With global coverage of temperature from both microwave and infrared data, satellites can help fill in gaps in near-surface air temperature data where weather stations aren't available, such as Antarctica and the Tibetan Plateau. The data are also valuable in their own right: Land surface temperatures are used to map urban heat islands and heat disparities, check the accuracy of climate models, and assess drought severity.

However, land and air temperature measurements don't always track each other as accurately as usual, so scientists need to check them carefully before they use them to study the climate. To determine which land surface temperature (LST) satellite data sets are the most reliable, Good et al. completed the first assessment of six different land surface temperature data sets from the European Space Agency's Climate Change Initiative for LST project.

The researchers compared those data to near-surface air temperature data to check for mismatches and looked for inconsistencies, for example, after satellite sensors were changed.

The team found that the six satellite-based land surface temperature data sets generally show similar variability to near-surface temperatures from weather stations, but satellites with microwave-based sensing slightly outperformed infrared-based sensing.

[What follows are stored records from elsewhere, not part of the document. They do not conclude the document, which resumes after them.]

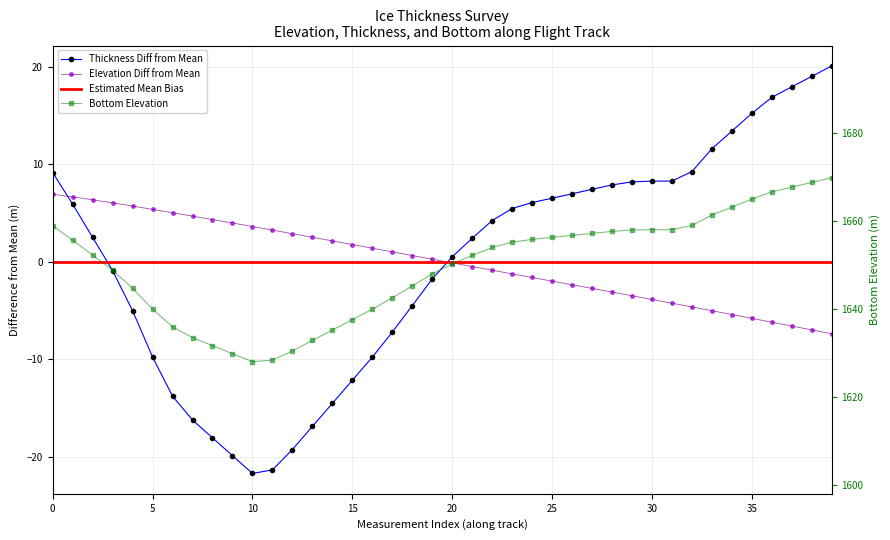

Which series has the largest total across all categories?

BOTTOM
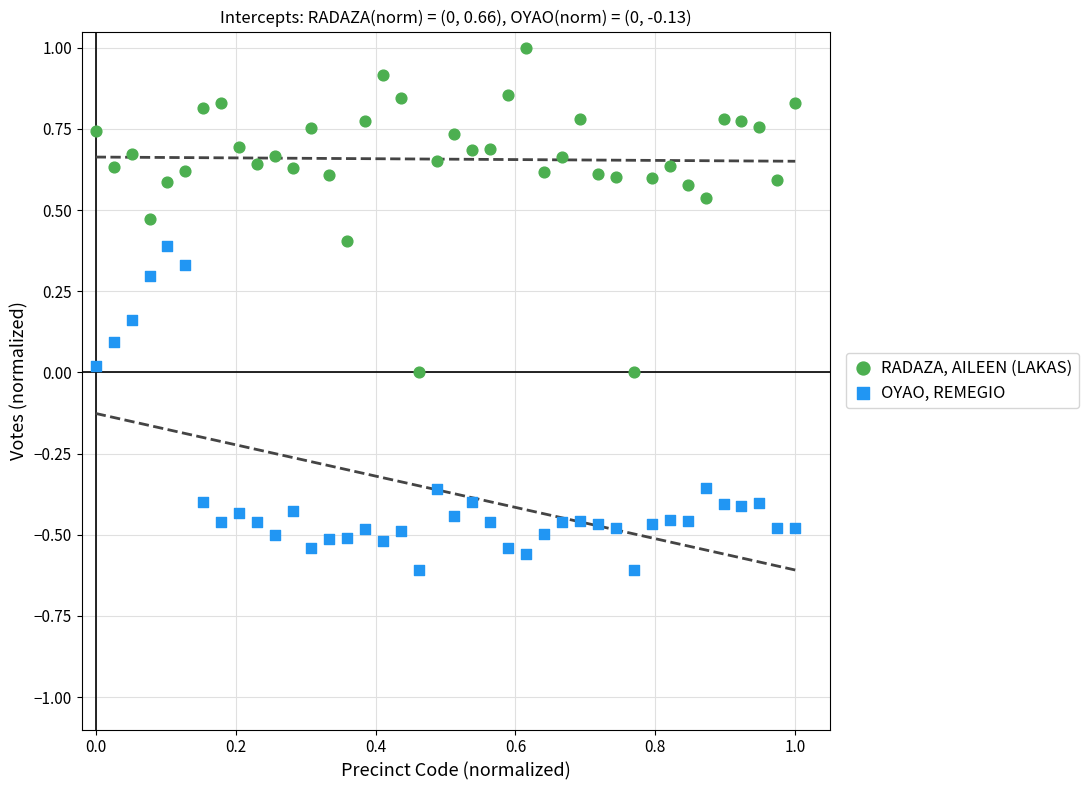

Which series contains the lowest Y value?

OYAO, REMEGIO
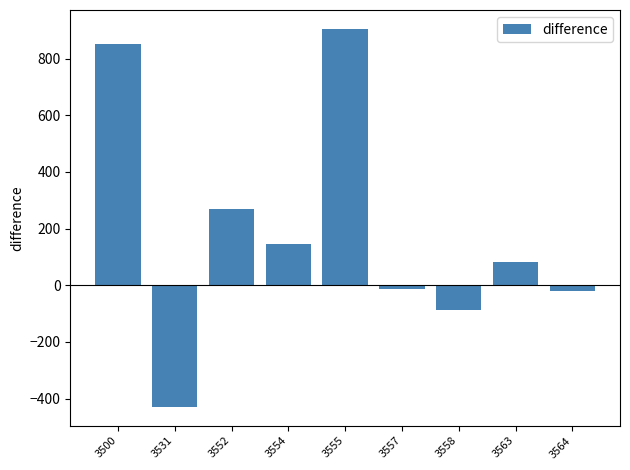

What is the difference between the values at 3554 and 3558?

234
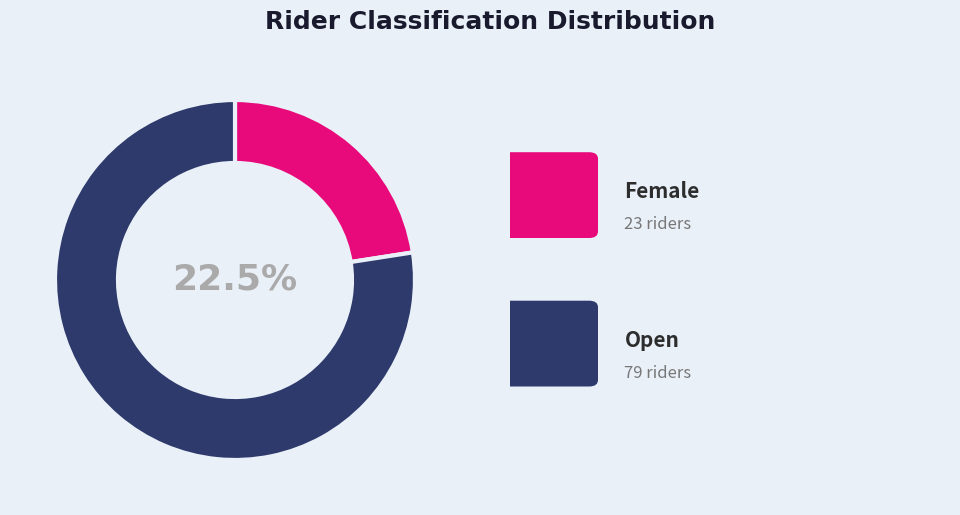

How many slices are in this pie chart?

2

Among the six data sets, MODIS (Moderate Resolution Imaging Spectroradiometer)/Aqua and Advanced Along-Track Scanning Radiometer—both infrared data sets—most reliably tracked temporal changes in near-surface air temperatures, suggesting they are currently the best candidates for long-term temperature monitoring and trend detection. The others suffered from stability problems that resulted in jumps and disconnections from the near-surface air temperature data.

Together, the findings point to the importance that long-term, satellite-based records for land surface temperature can have for understanding changes to Earth's climate while highlighting the need for careful consideration of any data set's consistency over time.

The research was published in Earth and Space Science.